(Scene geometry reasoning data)
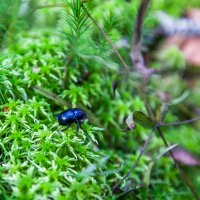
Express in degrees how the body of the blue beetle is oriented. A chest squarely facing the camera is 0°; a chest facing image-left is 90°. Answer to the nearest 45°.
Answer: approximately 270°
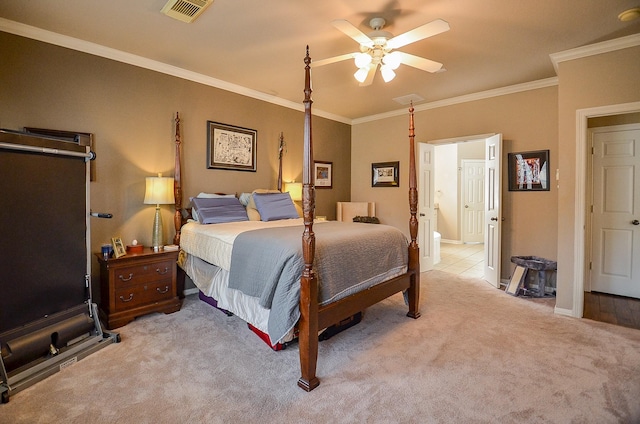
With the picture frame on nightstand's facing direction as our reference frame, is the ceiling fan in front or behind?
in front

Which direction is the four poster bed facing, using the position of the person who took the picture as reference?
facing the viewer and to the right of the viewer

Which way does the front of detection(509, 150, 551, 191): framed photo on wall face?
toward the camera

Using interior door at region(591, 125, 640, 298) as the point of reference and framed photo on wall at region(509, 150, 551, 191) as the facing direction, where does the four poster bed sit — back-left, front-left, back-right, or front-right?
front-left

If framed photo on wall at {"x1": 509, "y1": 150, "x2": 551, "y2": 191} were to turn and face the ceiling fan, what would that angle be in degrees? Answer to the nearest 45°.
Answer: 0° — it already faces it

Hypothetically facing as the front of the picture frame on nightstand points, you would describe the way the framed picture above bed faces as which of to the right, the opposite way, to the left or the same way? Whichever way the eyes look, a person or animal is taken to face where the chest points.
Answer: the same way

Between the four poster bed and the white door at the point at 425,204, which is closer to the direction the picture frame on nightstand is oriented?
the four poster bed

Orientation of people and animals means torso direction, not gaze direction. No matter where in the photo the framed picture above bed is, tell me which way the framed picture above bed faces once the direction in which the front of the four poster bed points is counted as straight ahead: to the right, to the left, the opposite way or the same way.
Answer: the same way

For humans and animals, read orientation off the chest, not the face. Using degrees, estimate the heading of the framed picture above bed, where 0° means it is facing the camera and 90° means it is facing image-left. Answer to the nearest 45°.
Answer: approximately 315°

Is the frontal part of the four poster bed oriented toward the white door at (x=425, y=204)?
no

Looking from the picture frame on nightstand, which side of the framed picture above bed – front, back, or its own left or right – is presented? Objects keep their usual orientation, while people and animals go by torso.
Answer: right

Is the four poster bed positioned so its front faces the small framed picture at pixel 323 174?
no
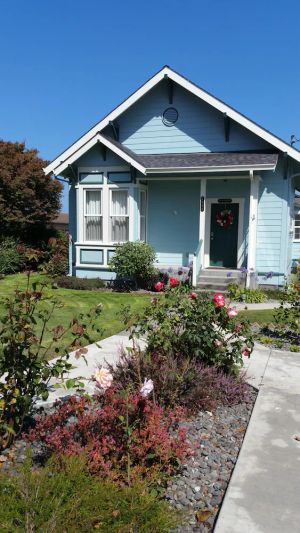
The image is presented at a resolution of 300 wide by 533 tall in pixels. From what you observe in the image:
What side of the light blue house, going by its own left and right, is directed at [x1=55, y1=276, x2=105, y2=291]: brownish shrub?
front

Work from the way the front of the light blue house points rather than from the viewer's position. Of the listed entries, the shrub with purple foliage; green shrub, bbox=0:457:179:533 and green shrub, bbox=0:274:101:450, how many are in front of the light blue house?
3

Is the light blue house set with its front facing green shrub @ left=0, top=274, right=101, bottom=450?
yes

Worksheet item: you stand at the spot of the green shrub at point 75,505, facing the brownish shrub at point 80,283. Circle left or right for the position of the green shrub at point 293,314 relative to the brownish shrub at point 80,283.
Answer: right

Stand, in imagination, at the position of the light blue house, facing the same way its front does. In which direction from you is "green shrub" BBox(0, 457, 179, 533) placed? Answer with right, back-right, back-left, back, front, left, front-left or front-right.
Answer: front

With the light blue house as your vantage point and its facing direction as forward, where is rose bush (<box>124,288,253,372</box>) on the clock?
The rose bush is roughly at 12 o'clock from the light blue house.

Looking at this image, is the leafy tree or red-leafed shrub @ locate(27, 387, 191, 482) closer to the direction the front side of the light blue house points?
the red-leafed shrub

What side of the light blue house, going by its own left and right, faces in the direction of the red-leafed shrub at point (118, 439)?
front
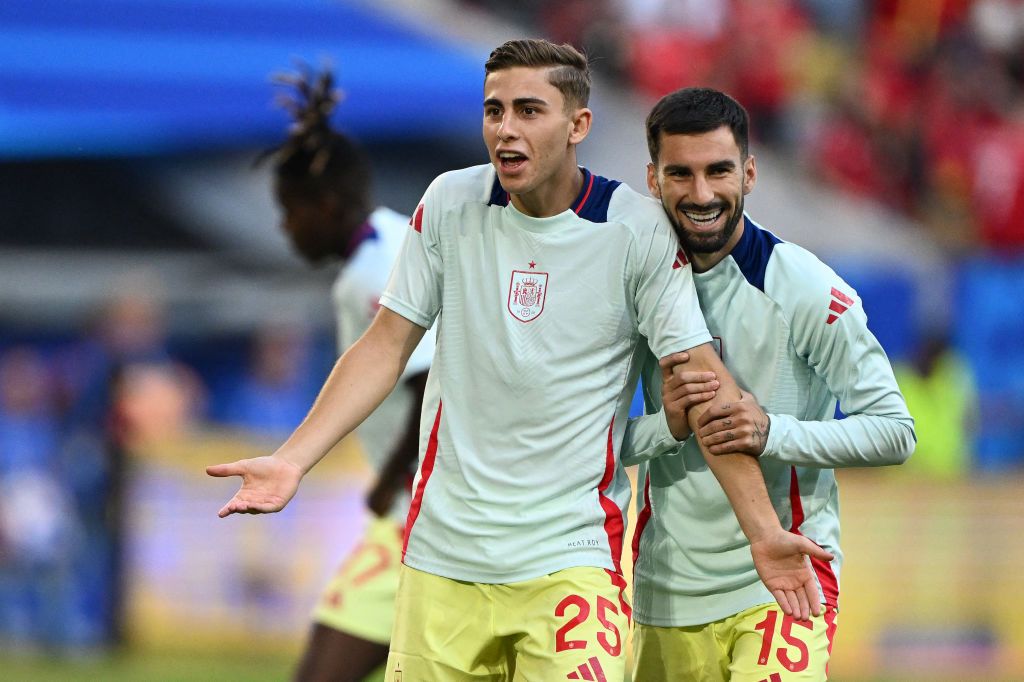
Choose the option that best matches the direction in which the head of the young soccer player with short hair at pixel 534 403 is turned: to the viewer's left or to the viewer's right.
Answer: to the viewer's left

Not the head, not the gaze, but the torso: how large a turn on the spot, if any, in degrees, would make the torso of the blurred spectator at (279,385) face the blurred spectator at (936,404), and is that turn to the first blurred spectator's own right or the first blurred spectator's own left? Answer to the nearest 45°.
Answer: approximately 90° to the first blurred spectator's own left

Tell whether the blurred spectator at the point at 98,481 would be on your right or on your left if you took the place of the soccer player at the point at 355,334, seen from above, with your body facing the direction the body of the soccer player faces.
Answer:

==

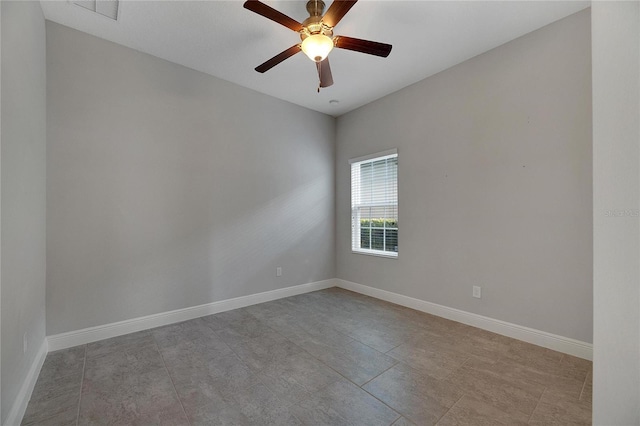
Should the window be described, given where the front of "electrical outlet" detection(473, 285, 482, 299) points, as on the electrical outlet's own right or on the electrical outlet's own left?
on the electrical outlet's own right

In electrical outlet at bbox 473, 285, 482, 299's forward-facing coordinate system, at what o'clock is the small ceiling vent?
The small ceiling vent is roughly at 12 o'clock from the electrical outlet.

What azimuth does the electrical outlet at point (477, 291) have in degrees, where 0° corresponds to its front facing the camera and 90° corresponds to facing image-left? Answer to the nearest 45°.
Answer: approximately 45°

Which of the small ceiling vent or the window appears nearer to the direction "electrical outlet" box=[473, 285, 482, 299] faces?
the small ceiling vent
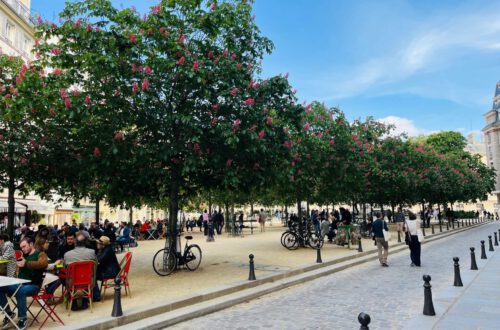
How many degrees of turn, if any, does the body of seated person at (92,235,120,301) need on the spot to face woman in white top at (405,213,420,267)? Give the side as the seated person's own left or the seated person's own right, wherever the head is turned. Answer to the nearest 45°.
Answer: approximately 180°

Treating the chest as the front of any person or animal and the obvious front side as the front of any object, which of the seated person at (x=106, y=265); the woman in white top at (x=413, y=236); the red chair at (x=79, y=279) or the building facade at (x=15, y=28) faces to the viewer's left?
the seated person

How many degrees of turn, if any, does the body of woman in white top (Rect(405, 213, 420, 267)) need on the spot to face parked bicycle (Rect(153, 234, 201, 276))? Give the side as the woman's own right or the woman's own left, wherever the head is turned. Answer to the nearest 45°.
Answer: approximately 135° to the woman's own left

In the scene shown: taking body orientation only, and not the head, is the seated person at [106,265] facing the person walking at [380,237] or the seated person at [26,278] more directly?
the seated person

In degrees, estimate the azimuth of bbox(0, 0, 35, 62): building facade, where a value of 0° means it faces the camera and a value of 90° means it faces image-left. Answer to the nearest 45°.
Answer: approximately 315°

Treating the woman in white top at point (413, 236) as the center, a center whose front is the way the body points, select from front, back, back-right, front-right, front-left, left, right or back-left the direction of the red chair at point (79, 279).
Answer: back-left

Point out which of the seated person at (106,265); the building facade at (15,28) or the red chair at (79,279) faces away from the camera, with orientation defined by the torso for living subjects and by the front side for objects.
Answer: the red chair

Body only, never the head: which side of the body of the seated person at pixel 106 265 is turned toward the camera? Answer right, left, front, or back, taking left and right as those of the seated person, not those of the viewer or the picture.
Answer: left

# [Problem statement]
Change "forward-facing coordinate system" to "frame of reference" in the part that opens with the line containing "In electrical outlet" and closes with the line containing "The small ceiling vent is", and give that part again with everything else left as it is.

# [Solution to this problem]
In electrical outlet at bbox 473, 285, 482, 299's frame of reference, at what o'clock is the small ceiling vent?
The small ceiling vent is roughly at 12 o'clock from the electrical outlet.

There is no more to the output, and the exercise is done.